As stated on the BeGambleAware website, visiting BeGambleAware: “you’ll find advice and get access to free, confidential help by phone or online. You can learn about how gambling works, check if you or someone you know may have a gambling problem, and find tips on how to stay in control.” As its name suggests GambleAware provides users with a deep library of resources to not only determine if their gambling or the gambling of someone they know, is becoming an issue, but also the resources to assist problem gamblers through their recovery. You’ll also find access to the National Gambling Helpline Freephone line (which you can call on 0808 8020 133, 24 hours a day, 7 days a week) as well as access to their live chat helpline.

Responsible Affiliates in Gambling

As stated on the RAiG website, RAiG is: “an independent body set up to help raise standards in the sector, particularly in respect of responsible gambling. The association aims to foster wider initiatives in the UK affiliate marketing sector to promote social responsibility and help create a safer gambling environment for consumers.” RAiG was founded in 2019 by Better Collective, Oddschecker and Racing Post.
The RAiG site provides visitors with links to a number of resources for promoting responsible gambling and for assisting problem gamblers including:
National problem gambling clinic


Bookmakers provide a number of tools to help you keep your gambling responsible. These include but are not limited to:

Self Exclusion

Bookmakers give customers the ability to exclude themselves from their site and wagering for a selected period of time. Once the exclusion period has been set, the customer cannot gain access to their betting account until the period of exclusion has ended.

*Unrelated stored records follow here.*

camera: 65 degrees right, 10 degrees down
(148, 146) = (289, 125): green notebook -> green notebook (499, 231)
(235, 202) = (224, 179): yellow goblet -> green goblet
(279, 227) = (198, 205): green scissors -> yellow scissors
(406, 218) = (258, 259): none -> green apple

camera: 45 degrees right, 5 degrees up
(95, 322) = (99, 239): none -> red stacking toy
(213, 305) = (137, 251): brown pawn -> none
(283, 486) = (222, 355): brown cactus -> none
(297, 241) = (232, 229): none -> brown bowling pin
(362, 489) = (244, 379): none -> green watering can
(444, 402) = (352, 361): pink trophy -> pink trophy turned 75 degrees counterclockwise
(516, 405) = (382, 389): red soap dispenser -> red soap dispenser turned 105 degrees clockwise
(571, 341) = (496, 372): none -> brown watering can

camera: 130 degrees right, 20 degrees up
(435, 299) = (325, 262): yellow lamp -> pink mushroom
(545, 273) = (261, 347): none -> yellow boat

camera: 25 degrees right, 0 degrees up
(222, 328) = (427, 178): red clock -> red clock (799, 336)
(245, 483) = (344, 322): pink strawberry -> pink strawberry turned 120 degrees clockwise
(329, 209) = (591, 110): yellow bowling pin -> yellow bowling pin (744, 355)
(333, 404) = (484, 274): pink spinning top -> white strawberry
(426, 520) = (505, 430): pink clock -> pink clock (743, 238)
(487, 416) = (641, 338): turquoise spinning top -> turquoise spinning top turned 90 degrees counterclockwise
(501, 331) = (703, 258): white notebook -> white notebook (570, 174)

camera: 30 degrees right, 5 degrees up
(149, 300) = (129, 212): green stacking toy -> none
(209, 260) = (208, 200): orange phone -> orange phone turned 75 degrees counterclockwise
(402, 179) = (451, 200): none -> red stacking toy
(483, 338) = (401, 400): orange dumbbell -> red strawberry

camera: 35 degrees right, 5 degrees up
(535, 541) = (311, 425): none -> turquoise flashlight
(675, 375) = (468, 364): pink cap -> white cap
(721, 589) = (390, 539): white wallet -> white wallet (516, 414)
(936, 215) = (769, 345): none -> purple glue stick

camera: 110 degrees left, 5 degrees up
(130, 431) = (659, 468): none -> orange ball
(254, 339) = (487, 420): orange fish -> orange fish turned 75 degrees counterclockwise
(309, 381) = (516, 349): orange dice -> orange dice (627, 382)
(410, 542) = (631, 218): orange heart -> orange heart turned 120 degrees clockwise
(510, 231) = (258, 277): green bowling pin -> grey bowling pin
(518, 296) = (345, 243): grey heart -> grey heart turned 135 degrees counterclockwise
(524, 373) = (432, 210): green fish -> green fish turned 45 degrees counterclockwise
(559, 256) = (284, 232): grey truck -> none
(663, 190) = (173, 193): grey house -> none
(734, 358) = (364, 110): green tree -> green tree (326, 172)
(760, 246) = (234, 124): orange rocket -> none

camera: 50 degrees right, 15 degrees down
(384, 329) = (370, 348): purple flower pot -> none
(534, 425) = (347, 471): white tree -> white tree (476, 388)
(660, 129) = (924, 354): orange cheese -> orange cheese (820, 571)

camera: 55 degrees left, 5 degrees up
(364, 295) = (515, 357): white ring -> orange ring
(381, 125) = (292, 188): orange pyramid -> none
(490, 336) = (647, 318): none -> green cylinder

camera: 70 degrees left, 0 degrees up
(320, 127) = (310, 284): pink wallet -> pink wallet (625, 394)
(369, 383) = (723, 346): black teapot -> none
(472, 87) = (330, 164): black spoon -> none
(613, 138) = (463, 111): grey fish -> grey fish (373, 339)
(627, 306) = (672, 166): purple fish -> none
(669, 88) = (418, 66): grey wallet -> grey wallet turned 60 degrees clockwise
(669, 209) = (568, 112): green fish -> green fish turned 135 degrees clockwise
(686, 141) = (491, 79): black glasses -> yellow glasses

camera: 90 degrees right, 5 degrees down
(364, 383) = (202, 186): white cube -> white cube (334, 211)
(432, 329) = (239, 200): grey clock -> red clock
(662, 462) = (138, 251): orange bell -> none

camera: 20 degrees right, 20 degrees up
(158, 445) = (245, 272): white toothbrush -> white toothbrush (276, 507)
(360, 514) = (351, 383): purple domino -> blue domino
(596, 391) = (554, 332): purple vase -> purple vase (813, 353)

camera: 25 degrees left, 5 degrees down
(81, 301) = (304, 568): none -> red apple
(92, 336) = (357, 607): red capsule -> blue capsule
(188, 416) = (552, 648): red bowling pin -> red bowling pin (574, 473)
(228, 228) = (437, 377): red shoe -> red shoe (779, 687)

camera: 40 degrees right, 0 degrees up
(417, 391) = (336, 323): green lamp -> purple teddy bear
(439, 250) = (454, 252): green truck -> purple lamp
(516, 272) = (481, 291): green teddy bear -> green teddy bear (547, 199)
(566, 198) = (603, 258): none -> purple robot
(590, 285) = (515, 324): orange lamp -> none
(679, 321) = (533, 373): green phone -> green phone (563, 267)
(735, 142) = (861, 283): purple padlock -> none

Pre-Commitment Deposit Limits

Bookmaker provide customers with the ability to set limits on the amount they can deposit. Once a customer has committed to a deposit limit, the limit cannot be raised for a certain number of days, while lowering the limit is typically allowed at any time.

Could bookmakers do more?

While bookmakers provide a number of tools to help customers keep on top of their gambling, they could do more. Bookmakers across the industry maintain an industrious eye on each of their customer accounts and could employ such technology to flag customers they believe may be wagering beyond their means. Such measures if introduced would be widely applauded by the broader community and responsible gambling campaigners.


At CornerKing, we also believe a responsible gambler is an educated one. To that end we provide a number of resources to help our members understand just how betting and the betting industry operates.